For almost a week Eleanor did everything she could to forget about Tobias Gorse and his impertinent kiss. Each night, though, she dreamed of him and in spite of herself woke each morning remembering the feeling of his lips against hers. Finally, on a night that was wild and windy and threatening rain, she could resist no longer. She tiptoed on stockinged feet to the side door and opened it with held breath - if it should creak her father or one of the staff would be wakened. Eleanor couldn't begin to think of an excuse plausible enough as to explain why she was sneaking outside on such a stormy night.
But the door was silent, and once outside Eleanor shoved her feet into her boots and began to run. She had never ventured closer to the Gorse manor than the water barrel where she had last seen Tobias, but in her dreams she'd been there a dozen times, and she moved through the darkness without fear of losing herself in the woods. A distant dog barked and small creatures made rustling sounds in the undergrowth. The moon peeked through the shredded clouds then was hidden again; the wind pulled her hair free of its nighttime braid and twisted the skirt of her nightgown until she almost tripped. There was no time for decorum, though, and so Eleanor lifted her skirts up to her knees, at once aware of how horrified her father would be if he found out and exhilerated by her own reckless defiance. She felt a sense of urgency as she ran that only seemed to increase the further she got, and she wasn't quite sure if the anxiety lay in what she would find at Gorse Manor or with her growing certainty that she was being watched.

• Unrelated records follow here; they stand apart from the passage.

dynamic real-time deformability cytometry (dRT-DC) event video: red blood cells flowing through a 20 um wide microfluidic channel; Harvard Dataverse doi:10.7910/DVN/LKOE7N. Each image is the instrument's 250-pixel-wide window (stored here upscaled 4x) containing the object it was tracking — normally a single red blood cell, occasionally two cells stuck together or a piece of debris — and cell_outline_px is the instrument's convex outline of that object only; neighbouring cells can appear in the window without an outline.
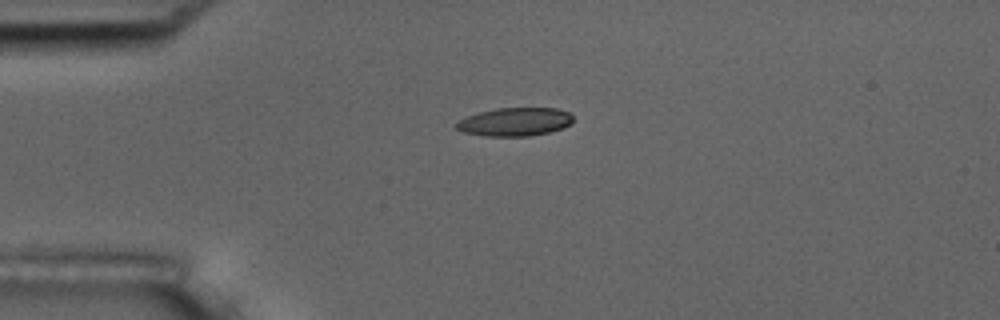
{"species": "common noctule bat (a hibernating species)", "species_latin": "Nyctalus noctula", "temperature_condition": "room temperature", "stored_images_in_passage": 3, "camera_frame_rate_fps": 3000, "um_per_image_px": 0.085, "animal": {"sex": "male", "body_mass_g": 17.5, "forearm_length_mm": 52.3}, "frame": {"image": 1, "passage_image": 1, "time_ms": 0.0, "image_size_px": [1000, 320], "cell_outline_px": [[572, 124], [564, 128], [548, 132], [528, 136], [484, 136], [464, 132], [452, 128], [452, 124], [468, 116], [480, 112], [496, 108], [556, 108], [568, 112], [572, 116]], "centroid_in_image_um": [43.73, 10.36], "position_along_channel_um": 41.3, "area_um2": 19.42}}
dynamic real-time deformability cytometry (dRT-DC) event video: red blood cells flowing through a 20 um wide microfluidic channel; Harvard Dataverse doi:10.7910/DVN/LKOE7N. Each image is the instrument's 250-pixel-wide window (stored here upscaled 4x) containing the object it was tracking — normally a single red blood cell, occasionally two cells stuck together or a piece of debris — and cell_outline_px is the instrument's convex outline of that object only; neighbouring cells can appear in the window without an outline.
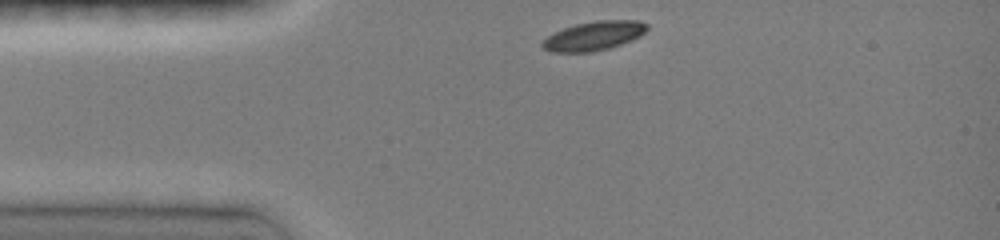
{"species": "common noctule bat (a hibernating species)", "species_latin": "Nyctalus noctula", "temperature_condition": "room temperature", "stored_images_in_passage": 26, "camera_frame_rate_fps": 3000, "um_per_image_px": 0.085, "animal": {"sex": "female", "body_mass_g": 19.0, "forearm_length_mm": 51.5}, "frame": {"image": 1, "passage_image": 1, "time_ms": 0.0, "image_size_px": [1000, 240], "cell_outline_px": [[648, 28], [640, 36], [620, 44], [608, 48], [592, 52], [552, 52], [544, 48], [540, 44], [548, 36], [564, 28], [576, 24], [596, 20], [640, 20], [648, 24]], "centroid_in_image_um": [50.5, 3.04], "position_along_channel_um": 34.5, "area_um2": 17.57}}
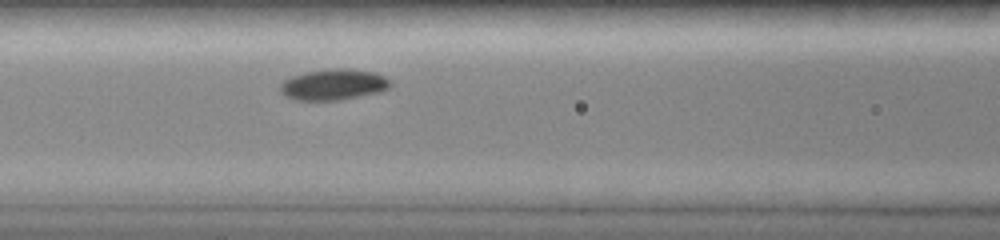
{"frame": {"image": 2, "passage_image": 11, "time_ms": 3.333, "image_size_px": [1000, 240], "cell_outline_px": [[392, 84], [388, 88], [380, 92], [340, 100], [292, 100], [284, 96], [280, 92], [280, 84], [284, 80], [292, 76], [304, 72], [332, 68], [344, 68], [372, 72], [384, 76], [392, 80]], "centroid_in_image_um": [28.33, 7.19], "position_along_channel_um": 138.3, "area_um2": 20.06}}
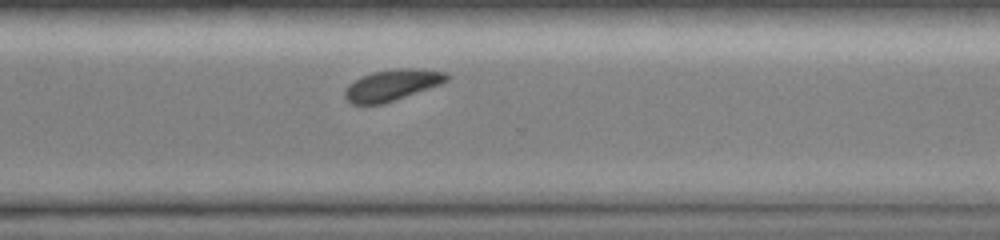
{"frame": {"image": 3, "passage_image": 24, "time_ms": 8.333, "image_size_px": [1000, 240], "cell_outline_px": [[452, 76], [448, 80], [440, 84], [384, 104], [352, 104], [344, 96], [344, 92], [348, 84], [372, 72], [396, 68], [412, 68], [448, 72]], "centroid_in_image_um": [33.36, 7.22], "position_along_channel_um": 337.2, "area_um2": 18.44}}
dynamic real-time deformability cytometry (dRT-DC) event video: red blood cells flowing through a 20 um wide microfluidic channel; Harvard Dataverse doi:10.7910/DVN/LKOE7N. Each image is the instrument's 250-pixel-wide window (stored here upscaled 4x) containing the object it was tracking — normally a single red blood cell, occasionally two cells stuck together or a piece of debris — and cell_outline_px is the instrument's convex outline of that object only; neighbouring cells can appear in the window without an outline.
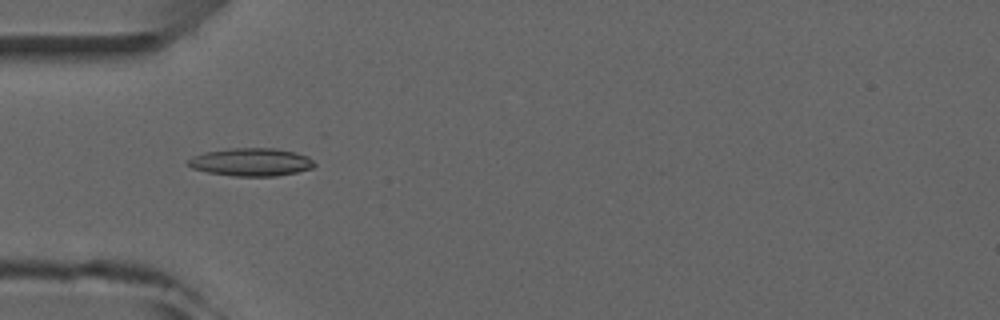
{"species": "common noctule bat (a hibernating species)", "species_latin": "Nyctalus noctula", "temperature_condition": "room temperature", "stored_images_in_passage": 7, "camera_frame_rate_fps": 3000, "um_per_image_px": 0.085, "animal": {"sex": "male", "forearm_length_mm": 52.5}, "frame": {"image": 1, "passage_image": 4, "time_ms": 4.667, "image_size_px": [1000, 320], "cell_outline_px": [[316, 164], [312, 168], [296, 172], [276, 176], [232, 176], [208, 172], [192, 168], [188, 164], [188, 160], [192, 156], [204, 152], [228, 148], [272, 148], [296, 152], [308, 156]], "centroid_in_image_um": [21.34, 13.77], "position_along_channel_um": 63.7, "area_um2": 20.58}}
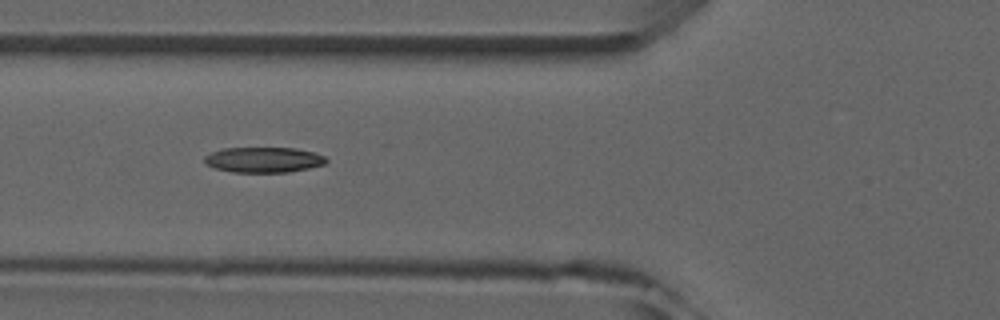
{"frame": {"image": 2, "passage_image": 5, "time_ms": 5.667, "image_size_px": [1000, 320], "cell_outline_px": [[328, 160], [324, 164], [308, 168], [288, 172], [232, 172], [212, 168], [204, 164], [204, 156], [212, 152], [224, 148], [296, 148], [316, 152], [324, 156]], "centroid_in_image_um": [22.38, 13.58], "position_along_channel_um": 103.4, "area_um2": 18.15}}
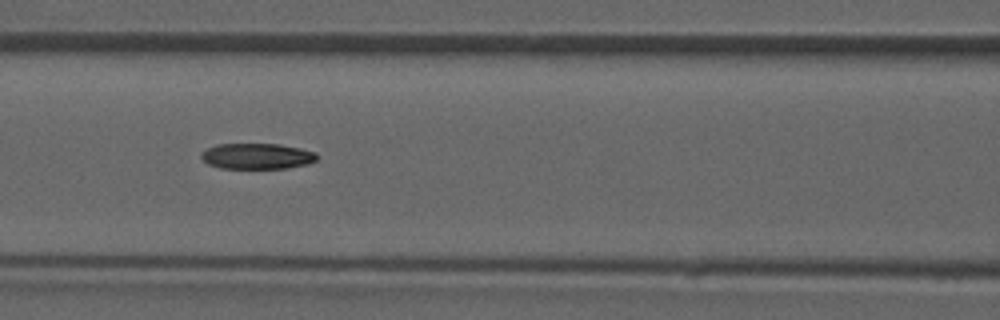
{"frame": {"image": 3, "passage_image": 6, "time_ms": 6.667, "image_size_px": [1000, 320], "cell_outline_px": [[320, 156], [316, 160], [308, 164], [288, 168], [220, 168], [208, 164], [200, 156], [200, 152], [216, 144], [280, 144], [300, 148], [316, 152]], "centroid_in_image_um": [21.87, 13.27], "position_along_channel_um": 144.7, "area_um2": 17.51}}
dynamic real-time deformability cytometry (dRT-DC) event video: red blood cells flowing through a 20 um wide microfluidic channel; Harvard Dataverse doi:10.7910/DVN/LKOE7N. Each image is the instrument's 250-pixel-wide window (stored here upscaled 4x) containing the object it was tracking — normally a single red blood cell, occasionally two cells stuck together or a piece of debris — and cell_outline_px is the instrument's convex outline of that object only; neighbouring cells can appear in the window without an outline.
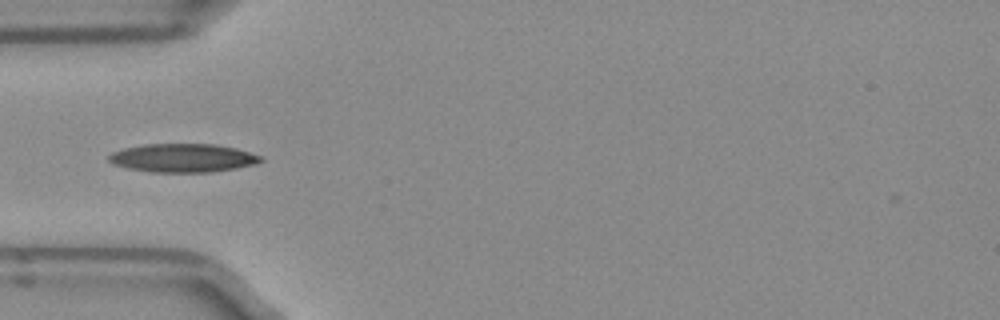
{"species": "Egyptian fruit bat (a non-hibernating species)", "species_latin": "Rousettus aegyptiacus", "temperature_condition": "room temperature", "stored_images_in_passage": 36, "camera_frame_rate_fps": 3000, "um_per_image_px": 0.085, "frame": {"image": 1, "passage_image": 1, "time_ms": 0.0, "image_size_px": [1000, 320], "cell_outline_px": [[264, 160], [252, 164], [236, 168], [208, 172], [152, 172], [128, 168], [112, 164], [108, 160], [108, 156], [112, 152], [124, 148], [144, 144], [216, 144], [236, 148], [264, 156]], "centroid_in_image_um": [15.54, 13.42], "position_along_channel_um": 69.5, "area_um2": 25.26}}
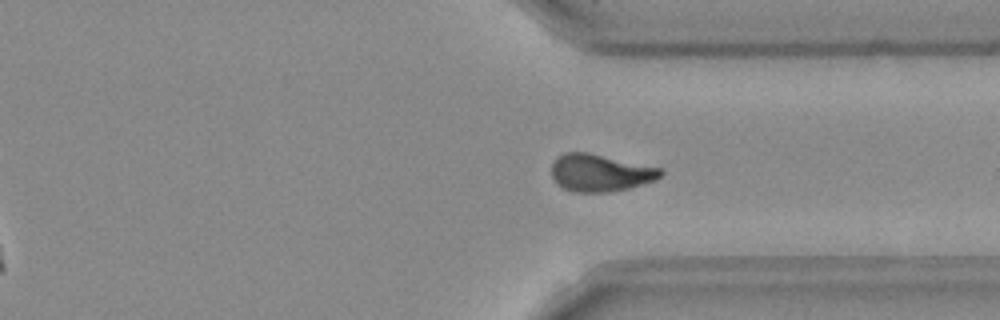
{"frame": {"image": 2, "passage_image": 23, "time_ms": 7.333, "image_size_px": [1000, 320], "cell_outline_px": [[664, 172], [656, 180], [628, 188], [608, 192], [572, 192], [556, 184], [552, 176], [552, 164], [556, 156], [564, 152], [588, 152], [664, 168]], "centroid_in_image_um": [51.02, 14.68], "position_along_channel_um": 360.4, "area_um2": 23.99}}
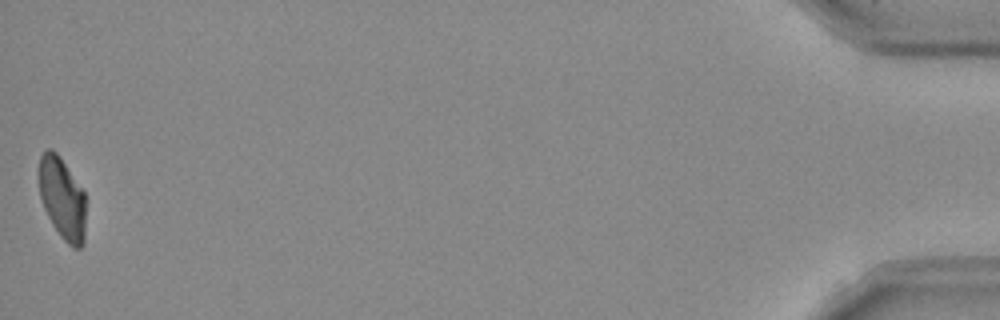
{"frame": {"image": 3, "passage_image": 36, "time_ms": 11.667, "image_size_px": [1000, 320], "cell_outline_px": [[84, 244], [80, 248], [72, 248], [60, 236], [48, 216], [44, 208], [40, 196], [40, 156], [48, 148], [52, 148], [56, 152], [84, 192]], "centroid_in_image_um": [5.29, 16.89], "position_along_channel_um": 429.9, "area_um2": 21.79}, "authors_computed_cell_mechanics": {"area_um2": 23.2934, "velocity_mm_per_s": 3.9541, "shape_relaxation_time_tau1_ms": null, "shape_relaxation_time_tau2_ms": 3.0849, "deformation_change_tau1": null, "deformation_change_tau2": 0.0904}}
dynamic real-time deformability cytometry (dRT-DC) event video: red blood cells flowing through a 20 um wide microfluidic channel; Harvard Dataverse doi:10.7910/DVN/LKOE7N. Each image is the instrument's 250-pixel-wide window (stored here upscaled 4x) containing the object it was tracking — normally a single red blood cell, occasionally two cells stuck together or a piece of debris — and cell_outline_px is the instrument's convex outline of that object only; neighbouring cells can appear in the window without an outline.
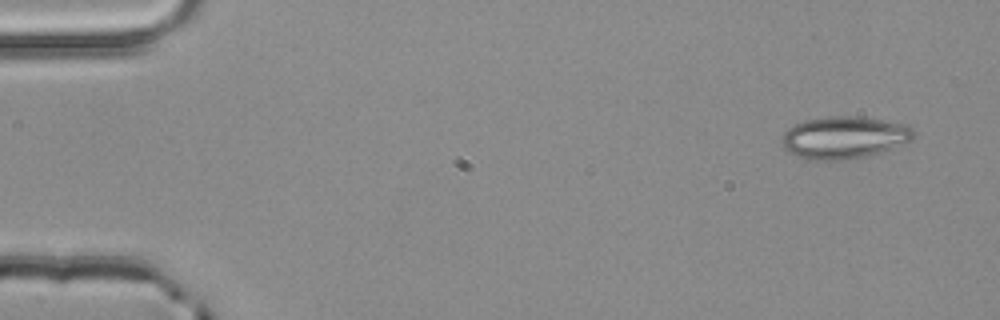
{"species": "common noctule bat (a hibernating species)", "species_latin": "Nyctalus noctula", "temperature_condition": "room temperature", "stored_images_in_passage": 4, "camera_frame_rate_fps": 3000, "um_per_image_px": 0.085, "animal": {"sex": "male", "body_mass_g": 20.4}, "frame": {"image": 1, "passage_image": 1, "time_ms": 0.0, "image_size_px": [1000, 320], "cell_outline_px": [[916, 136], [908, 140], [880, 152], [868, 156], [848, 160], [812, 160], [796, 156], [784, 148], [780, 140], [784, 132], [788, 128], [804, 120], [828, 116], [864, 116], [908, 124], [912, 128]], "centroid_in_image_um": [71.73, 11.67], "position_along_channel_um": 13.3, "area_um2": 32.66}}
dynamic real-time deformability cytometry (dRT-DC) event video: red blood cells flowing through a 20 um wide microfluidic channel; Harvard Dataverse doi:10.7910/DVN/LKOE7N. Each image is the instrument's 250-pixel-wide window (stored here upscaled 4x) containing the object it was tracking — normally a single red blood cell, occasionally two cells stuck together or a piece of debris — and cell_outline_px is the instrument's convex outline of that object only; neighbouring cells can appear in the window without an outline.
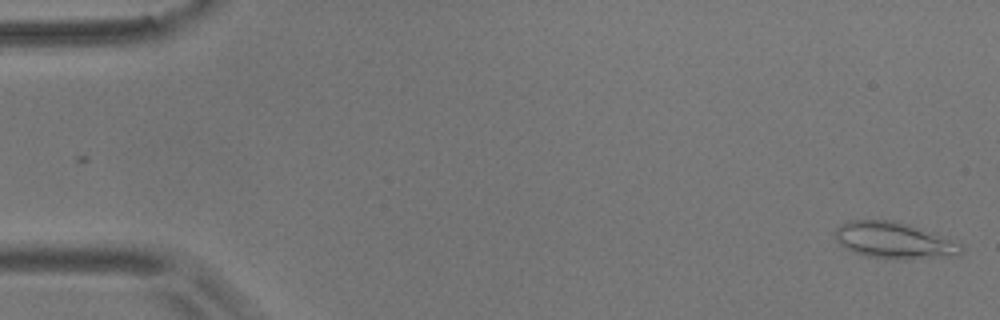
{"species": "common noctule bat (a hibernating species)", "species_latin": "Nyctalus noctula", "temperature_condition": "room temperature", "stored_images_in_passage": 56, "camera_frame_rate_fps": 3000, "um_per_image_px": 0.085, "animal": {"sex": "male", "body_mass_g": 17.9}, "frame": {"image": 1, "passage_image": 2, "time_ms": 0.333, "image_size_px": [1000, 320], "cell_outline_px": [[964, 248], [960, 256], [904, 260], [900, 260], [864, 256], [844, 248], [836, 240], [836, 228], [840, 224], [848, 220], [892, 220], [908, 224], [932, 232], [960, 244]], "centroid_in_image_um": [76.0, 20.46], "position_along_channel_um": 9.0, "area_um2": 27.05}}
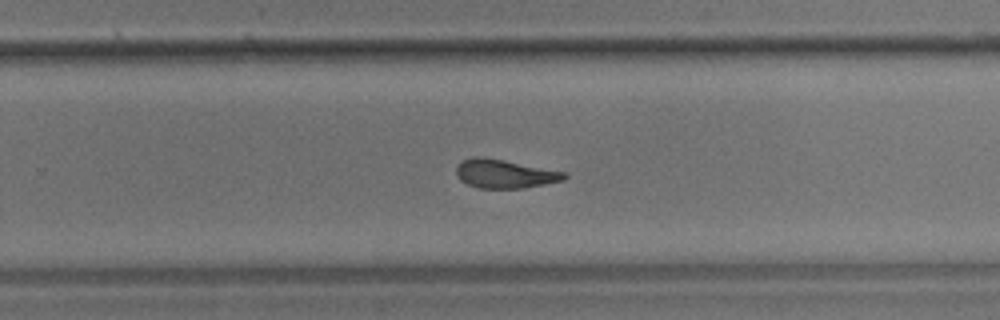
{"frame": {"image": 2, "passage_image": 36, "time_ms": 11.667, "image_size_px": [1000, 320], "cell_outline_px": [[568, 176], [564, 180], [524, 188], [480, 188], [468, 184], [460, 180], [456, 176], [456, 168], [464, 160], [476, 156], [484, 156], [568, 172]], "centroid_in_image_um": [42.93, 14.77], "position_along_channel_um": 286.9, "area_um2": 18.15}}
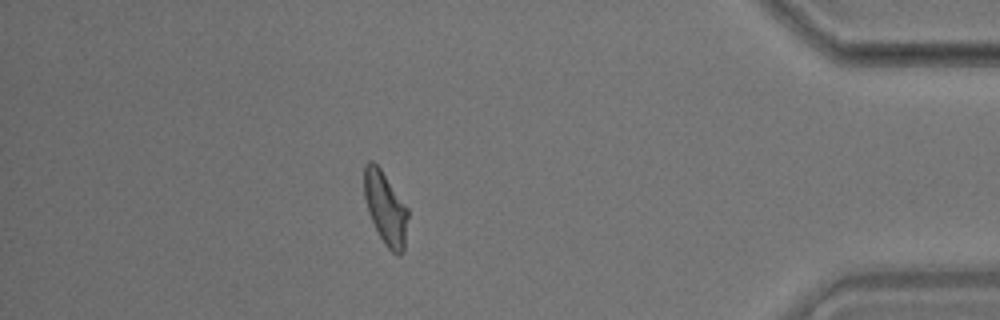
{"frame": {"image": 3, "passage_image": 49, "time_ms": 16.0, "image_size_px": [1000, 320], "cell_outline_px": [[408, 216], [404, 252], [392, 252], [384, 244], [368, 212], [364, 196], [364, 164], [368, 160], [372, 160], [380, 168], [408, 208]], "centroid_in_image_um": [32.76, 17.66], "position_along_channel_um": 402.4, "area_um2": 18.38}, "authors_computed_cell_mechanics": {"area_um2": 18.6694, "velocity_mm_per_s": 3.6324, "shape_relaxation_time_tau1_ms": 7.7372, "shape_relaxation_time_tau2_ms": 1.9764, "deformation_change_tau1": 0.2055, "deformation_change_tau2": 0.0936}}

When she passed the water barrel, the water within glinting in a sudden burst of moonlight, she paused, panting, to catch her breath. She could see the outline of the great house and a square of light that was a downstairs window. Quietly, Eleanor moved toward the window, mesmerised by the scene within.
Tobias sat in a deep and threadbare easy chair, a hugely thick book open on his lap. Much of his hair had fallen from its ponytail and hung down around his face, hiding his expression. Before Eleanor knew what she was doing her face was pressed up against the glass. Moths tapped the window around her head but she ignored them, too intent on Tobias to care. She couldn't work out what was so magnetic about him - perhaps it was only his boldness, or the strange claims he made, or that the way he had spoken to her had made it sound as if there was something special about her. All her life Eleanor had been certain of how ordinary she was. Until now.
Later she could not say which happened first, but she let out a tiny gasp and Tobias looked up. For a moment she was frozen with her nose flattened against the window pane and then, as he half-stood, she realised the ridiculousness of her situation. Hitching her skirt up again she turned and ran, hoping to disappear into the trees but knowing her pale skin and white nightgown would all but glow in the moonlight shadows.
She almost made it as far as the barrel before he caught her and as his hand closed around her arm Eleanor wondered how he could have moved so quickly.
"What are you doing out here?" he hissed. "At this hour? In the middle of the night?"
Frustrated tears threatened to spill onto her cheeks and she wished she'd a least worn a shawl. She was shamefully underdressed and when he father found out... Eleanor had never been in such serious trouble before and had never expected to be.
"Let me go," she replied. He did not.
"No," he said, looking around with something very close to fear, "no, I will not send you alone through these woods again tonight. Come inside and we'll discuss this properly."
Eleanor shook her head but she wasn't strong enough to pull free and so she allowed herself to be drawn inside his house and into the parlour.
"Wait here a moment," he ordered, "and don't think I won't notice if you try to leave before I come back."
From the look in his eyes she knew he meant what he said. She sat, folding her arms sulkily across her chest.